Obviously this has some glaring flaws on the surface level, but I'm just sitting here wondering which lucky so called "third world" country gets the first contract to virtually drive American streets for a dollar an hour. Oops, internet lagged a bit, and your uber driver just drove into the delta, sorry bud.

This also can potentially skirt an immense amount of labor laws, and since big tech looooooves to "disrupt" things I have zero faith in its safety. https://www.fastcompany.com/90653650/halo-driverless-car-sharing-service

  • sam5673 [none/use name]
    ·
    3 years ago

    It's almost like you can only generate surplus value by exploiting workers

      • invalidusernamelol [he/him]
        ·
        edit-2
        3 years ago

        :marx-joker:

        Because the only things of value are social product and a machine cannot create social product, only consume and convert it to another form. Arbitrage during moments of innovation and market change can lead to the creation of commodities with a higher price than their actual value, but the value still comes from the labor put into both the dead labor/means of production (machines and fractional products) and living labor that created the commodity.

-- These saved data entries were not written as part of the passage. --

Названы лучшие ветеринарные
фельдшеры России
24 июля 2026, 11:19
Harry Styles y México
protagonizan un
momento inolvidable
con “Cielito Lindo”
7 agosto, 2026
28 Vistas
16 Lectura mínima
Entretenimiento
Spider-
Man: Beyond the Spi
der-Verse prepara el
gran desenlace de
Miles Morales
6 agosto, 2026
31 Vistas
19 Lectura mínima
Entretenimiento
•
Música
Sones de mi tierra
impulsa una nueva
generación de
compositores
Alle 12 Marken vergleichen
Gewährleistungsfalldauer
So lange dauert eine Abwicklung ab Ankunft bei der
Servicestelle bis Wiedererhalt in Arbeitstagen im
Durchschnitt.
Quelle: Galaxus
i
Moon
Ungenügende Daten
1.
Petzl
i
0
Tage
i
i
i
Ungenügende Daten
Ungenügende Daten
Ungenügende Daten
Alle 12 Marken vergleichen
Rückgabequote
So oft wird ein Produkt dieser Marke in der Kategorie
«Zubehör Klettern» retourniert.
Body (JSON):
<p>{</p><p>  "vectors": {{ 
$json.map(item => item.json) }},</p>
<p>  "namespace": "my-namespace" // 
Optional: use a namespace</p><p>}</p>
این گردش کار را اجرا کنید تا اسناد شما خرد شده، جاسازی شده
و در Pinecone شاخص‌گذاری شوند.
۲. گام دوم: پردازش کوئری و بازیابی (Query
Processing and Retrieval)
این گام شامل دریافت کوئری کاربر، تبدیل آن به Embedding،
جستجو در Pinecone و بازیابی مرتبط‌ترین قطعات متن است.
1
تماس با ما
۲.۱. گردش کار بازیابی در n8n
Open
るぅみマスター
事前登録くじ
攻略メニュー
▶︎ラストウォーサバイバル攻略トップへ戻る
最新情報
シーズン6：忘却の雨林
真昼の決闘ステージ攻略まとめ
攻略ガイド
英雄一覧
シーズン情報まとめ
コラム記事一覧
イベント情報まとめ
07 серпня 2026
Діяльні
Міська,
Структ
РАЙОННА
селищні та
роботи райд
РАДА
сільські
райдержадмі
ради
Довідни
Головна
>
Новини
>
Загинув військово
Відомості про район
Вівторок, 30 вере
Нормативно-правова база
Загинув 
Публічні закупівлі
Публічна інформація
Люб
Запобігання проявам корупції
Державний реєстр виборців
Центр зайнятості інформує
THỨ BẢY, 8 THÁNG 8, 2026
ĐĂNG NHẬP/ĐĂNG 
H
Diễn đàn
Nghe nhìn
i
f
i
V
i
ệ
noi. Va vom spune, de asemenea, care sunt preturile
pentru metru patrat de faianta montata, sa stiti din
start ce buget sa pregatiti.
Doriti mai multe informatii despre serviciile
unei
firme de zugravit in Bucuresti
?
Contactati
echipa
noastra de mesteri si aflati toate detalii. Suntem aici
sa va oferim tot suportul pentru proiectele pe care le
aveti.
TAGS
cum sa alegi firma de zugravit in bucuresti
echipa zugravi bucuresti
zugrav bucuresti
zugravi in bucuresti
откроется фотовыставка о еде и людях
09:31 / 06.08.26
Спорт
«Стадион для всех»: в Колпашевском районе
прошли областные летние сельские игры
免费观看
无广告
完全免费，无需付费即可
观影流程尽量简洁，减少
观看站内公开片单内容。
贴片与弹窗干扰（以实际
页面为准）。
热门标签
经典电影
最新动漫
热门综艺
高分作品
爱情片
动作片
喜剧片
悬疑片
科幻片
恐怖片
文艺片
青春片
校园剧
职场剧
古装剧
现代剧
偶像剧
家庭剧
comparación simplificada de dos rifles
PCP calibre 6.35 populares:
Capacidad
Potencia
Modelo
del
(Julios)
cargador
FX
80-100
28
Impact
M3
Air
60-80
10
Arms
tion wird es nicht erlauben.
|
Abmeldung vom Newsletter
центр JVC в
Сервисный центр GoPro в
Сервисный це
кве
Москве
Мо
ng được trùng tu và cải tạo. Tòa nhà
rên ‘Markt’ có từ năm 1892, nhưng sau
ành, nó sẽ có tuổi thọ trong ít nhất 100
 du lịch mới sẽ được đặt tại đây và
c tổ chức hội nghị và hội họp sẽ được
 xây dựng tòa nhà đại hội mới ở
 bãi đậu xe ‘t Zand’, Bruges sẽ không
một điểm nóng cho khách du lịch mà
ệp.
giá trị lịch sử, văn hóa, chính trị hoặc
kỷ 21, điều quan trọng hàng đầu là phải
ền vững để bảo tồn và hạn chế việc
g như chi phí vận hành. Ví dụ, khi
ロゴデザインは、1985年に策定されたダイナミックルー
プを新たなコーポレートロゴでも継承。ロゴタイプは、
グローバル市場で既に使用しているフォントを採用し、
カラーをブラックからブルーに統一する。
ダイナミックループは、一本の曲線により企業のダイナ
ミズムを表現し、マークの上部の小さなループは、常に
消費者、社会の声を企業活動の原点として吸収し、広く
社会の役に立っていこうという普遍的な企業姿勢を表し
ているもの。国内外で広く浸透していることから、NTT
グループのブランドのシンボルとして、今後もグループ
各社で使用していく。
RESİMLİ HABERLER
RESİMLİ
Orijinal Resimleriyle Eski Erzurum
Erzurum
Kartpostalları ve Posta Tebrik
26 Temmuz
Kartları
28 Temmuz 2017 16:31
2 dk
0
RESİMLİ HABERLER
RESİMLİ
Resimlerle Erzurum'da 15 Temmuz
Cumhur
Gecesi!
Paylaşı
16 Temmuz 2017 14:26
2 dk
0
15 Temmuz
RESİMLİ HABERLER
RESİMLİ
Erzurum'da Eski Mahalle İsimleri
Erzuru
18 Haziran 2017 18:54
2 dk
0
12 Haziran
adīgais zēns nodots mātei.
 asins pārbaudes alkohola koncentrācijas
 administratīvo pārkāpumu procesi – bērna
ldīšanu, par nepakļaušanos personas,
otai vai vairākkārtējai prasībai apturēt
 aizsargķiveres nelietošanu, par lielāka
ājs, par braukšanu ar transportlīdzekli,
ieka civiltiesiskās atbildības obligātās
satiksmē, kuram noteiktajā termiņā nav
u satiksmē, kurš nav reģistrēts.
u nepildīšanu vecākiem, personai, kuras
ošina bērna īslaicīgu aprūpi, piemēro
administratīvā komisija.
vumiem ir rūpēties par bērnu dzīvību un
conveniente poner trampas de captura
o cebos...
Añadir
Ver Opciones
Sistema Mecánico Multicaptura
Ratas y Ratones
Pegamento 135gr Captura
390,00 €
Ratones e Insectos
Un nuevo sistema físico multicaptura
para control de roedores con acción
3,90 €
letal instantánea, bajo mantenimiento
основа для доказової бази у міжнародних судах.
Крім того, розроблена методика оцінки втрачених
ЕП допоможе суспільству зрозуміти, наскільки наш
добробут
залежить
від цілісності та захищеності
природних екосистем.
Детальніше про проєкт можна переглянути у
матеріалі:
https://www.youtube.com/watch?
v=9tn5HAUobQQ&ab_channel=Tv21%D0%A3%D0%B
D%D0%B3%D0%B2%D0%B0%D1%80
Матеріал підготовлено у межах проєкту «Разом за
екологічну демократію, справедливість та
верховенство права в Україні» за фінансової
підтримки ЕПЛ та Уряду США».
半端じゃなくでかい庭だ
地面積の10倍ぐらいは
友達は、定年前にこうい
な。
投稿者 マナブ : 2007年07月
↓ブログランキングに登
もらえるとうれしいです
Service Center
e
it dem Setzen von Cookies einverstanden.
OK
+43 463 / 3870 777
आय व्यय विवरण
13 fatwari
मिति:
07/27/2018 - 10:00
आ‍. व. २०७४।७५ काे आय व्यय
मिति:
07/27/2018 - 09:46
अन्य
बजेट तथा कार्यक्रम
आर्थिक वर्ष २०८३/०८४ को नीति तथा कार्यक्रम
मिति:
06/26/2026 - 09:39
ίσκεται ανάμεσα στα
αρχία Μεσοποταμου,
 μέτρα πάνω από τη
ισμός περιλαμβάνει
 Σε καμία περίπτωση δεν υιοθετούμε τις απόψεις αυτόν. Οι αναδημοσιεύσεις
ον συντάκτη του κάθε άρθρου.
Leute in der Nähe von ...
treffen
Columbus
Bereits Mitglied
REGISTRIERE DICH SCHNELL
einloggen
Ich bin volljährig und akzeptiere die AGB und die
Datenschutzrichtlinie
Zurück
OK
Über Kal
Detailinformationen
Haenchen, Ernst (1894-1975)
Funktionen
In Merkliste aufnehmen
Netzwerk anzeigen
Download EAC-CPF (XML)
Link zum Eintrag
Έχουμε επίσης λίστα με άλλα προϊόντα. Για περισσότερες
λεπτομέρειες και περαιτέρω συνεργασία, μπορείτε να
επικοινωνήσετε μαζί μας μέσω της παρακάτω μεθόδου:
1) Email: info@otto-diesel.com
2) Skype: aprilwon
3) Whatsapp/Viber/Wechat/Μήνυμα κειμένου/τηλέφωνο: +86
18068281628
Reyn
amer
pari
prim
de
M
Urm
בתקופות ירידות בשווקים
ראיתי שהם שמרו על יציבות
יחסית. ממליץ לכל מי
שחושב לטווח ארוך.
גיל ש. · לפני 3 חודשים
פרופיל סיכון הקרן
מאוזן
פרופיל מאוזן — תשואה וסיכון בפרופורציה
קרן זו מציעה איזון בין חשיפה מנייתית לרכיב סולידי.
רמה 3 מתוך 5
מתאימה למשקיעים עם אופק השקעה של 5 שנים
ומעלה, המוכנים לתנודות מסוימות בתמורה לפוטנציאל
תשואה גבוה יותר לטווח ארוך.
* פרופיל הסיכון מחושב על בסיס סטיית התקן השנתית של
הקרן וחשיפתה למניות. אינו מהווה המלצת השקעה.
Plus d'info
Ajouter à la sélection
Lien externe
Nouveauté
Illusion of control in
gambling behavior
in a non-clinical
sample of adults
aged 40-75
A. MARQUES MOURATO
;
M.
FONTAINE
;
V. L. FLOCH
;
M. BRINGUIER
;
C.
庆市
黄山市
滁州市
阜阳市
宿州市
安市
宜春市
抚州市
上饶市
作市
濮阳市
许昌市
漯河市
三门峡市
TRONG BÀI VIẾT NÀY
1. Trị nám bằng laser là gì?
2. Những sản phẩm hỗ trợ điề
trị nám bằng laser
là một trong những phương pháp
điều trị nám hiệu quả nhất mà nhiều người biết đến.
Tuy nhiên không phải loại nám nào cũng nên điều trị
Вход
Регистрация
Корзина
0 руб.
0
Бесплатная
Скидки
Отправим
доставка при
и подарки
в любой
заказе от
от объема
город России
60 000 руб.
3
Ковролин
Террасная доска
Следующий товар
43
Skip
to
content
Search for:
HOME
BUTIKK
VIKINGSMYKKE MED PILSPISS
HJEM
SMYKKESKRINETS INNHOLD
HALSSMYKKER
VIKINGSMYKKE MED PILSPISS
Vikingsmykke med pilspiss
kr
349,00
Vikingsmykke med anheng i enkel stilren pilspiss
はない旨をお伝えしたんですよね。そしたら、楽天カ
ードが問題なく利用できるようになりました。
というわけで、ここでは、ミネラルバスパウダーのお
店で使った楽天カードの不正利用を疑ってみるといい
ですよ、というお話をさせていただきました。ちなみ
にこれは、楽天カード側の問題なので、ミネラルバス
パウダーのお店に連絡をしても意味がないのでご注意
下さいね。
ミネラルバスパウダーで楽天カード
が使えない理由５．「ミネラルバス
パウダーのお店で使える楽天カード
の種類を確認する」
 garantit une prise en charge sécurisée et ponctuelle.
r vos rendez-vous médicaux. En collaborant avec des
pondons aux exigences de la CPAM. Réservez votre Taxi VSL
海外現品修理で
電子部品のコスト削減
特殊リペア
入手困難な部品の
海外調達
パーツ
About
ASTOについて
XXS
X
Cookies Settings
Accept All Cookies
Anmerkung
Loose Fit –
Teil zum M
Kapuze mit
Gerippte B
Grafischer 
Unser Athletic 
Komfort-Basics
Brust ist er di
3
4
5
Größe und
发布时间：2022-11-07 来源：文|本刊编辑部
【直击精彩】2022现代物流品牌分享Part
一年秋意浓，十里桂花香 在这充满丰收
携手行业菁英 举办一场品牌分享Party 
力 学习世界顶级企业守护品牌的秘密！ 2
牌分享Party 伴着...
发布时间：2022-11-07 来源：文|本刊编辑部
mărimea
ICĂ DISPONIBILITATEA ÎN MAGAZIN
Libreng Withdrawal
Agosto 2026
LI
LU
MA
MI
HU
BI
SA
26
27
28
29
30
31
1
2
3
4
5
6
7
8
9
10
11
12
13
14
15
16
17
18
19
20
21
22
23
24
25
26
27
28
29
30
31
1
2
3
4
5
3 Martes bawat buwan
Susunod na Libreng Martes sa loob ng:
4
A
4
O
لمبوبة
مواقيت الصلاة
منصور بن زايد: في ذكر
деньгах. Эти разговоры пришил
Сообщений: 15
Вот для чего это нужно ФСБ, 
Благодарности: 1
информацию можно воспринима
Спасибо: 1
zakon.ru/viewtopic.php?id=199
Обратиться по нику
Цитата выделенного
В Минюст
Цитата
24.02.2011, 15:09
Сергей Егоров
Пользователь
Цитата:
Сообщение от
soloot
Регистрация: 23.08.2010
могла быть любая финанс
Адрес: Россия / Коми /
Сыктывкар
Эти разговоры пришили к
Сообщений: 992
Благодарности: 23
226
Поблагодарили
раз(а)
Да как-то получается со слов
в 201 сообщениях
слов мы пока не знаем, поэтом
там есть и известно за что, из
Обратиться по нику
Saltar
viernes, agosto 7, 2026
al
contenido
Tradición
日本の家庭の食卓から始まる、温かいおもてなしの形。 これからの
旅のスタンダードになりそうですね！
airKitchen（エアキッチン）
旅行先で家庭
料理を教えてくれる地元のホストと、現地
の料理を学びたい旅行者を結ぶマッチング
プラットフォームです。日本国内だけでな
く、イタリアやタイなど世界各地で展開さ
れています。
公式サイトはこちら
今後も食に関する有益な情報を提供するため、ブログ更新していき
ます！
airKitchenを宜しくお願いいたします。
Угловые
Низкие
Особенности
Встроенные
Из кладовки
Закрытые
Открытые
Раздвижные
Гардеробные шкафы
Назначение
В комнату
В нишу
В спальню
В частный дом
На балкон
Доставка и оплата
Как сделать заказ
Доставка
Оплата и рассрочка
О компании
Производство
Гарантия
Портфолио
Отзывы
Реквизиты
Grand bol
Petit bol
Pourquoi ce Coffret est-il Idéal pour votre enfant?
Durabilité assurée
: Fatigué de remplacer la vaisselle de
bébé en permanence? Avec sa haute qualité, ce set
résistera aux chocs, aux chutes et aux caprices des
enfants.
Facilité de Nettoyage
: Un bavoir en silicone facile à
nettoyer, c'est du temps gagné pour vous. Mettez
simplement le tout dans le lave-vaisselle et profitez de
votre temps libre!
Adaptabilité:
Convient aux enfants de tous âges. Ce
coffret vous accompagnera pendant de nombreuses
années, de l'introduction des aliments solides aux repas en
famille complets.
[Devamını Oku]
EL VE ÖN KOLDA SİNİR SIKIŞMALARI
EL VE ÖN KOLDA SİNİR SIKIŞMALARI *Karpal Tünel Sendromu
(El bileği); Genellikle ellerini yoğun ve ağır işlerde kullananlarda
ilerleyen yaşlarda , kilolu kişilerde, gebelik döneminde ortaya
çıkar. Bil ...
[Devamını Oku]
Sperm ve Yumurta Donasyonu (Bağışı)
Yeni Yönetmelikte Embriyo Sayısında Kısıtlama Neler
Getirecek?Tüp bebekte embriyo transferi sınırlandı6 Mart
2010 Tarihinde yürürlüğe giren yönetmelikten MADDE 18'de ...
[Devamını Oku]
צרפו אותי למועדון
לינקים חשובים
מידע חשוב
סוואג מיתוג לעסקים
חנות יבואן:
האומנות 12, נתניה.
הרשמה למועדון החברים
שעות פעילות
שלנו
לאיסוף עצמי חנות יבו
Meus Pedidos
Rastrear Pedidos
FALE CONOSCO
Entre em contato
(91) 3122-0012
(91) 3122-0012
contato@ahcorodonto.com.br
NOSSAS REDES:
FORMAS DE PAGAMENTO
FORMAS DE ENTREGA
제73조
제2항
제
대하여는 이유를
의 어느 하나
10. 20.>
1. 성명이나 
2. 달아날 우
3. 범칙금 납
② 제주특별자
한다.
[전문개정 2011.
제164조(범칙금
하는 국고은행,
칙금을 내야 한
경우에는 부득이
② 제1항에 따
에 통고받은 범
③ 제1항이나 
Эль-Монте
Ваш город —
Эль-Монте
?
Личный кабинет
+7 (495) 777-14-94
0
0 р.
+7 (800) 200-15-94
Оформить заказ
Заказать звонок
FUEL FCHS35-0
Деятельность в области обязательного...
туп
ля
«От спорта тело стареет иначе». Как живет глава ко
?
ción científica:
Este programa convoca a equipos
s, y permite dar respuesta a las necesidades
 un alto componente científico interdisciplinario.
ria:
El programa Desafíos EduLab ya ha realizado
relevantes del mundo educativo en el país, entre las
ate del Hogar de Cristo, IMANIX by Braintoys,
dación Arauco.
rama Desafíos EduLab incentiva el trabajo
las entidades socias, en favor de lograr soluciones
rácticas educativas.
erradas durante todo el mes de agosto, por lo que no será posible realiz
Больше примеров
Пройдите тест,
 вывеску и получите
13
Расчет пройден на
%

        Basically, bubbles keep forming and bursting because capitalism is incapable of reconsiling the contradictions that lead to the arbitrage that destroys the economy. The economy only functions smoothly when commodities have a price equal to their value and crashes when insane stuff happens that totally changes the relationship between price and value leading to massive accumulation of currency by the owners and stagnation of wages for the workers.

        This wouldn't matter if most of the people on earth weren't proletarians and their subsistence came from social production and instead came from subsistence farming or some sort of feudal arrangement, but alas, that is not the case and now someone inventing an app that changes the division of labor in the transportation industry has ripple effects through the entire economy leading to collapse and crisis.

        (Also, always remember that price and value are very different things! Price is just an attempt to represent labor value by means of another commodity which in turn is defined by its own labor value. This contradiction is the primary one used to suppress wages and increase the rate of profit/surplus value generation. Your work has a true value and you are given a portion of it in wages/the price of your labor while your employer gets to keep the rest)

      • sam5673 [none/use name]
        ·
        3 years ago

        Machines can only act as a store of value, their cost over the long run evens out to cover all the benefits

      • emizeko [they/them]
        ·
        edit-2
        3 years ago

        https://hexbear.net/post/122725

        this whole thread will help

        • Machinery that streamlines, quickens, and/or expands production does not create new value. Machines are embodiments of large amounts of living labor bound up in a fixed, dead form. It does not create new value, it merely transfers its embodied value into its outputs over time, which manifests as depreciation. Machines and facilities are represented as being fixed constant capital .
        • zifnab25 [he/him, any]
          ·
          3 years ago

          Seems like they would better be described as a labor multiplier. X hours to build a piece of durable good and Y hours to operate it yields Z value, which is some percentage higher than the same Y hours spent without the durable good in hand.

          Giving a guy an Excel spreadsheet to crunch numbers rather than doing it all on paper (or, god forbid, in your head) for instance.

          Then you get economies of scale as you manufacture and distribute the durable goods. So, the first computer costs far more to build than the 101st or the 10,000,001st. And, similarly, coding the first iteration of Excel is far more expensive than copying that file and distributing it.

          Yes, there's a discrete cost to creating the durable good. And this cost could be spent doing the work that the durable good is intended to do. But the yield provided by direct labor absent the good scales linearly, while the yield provided by crafting the good and passing it on to others scales geometrically.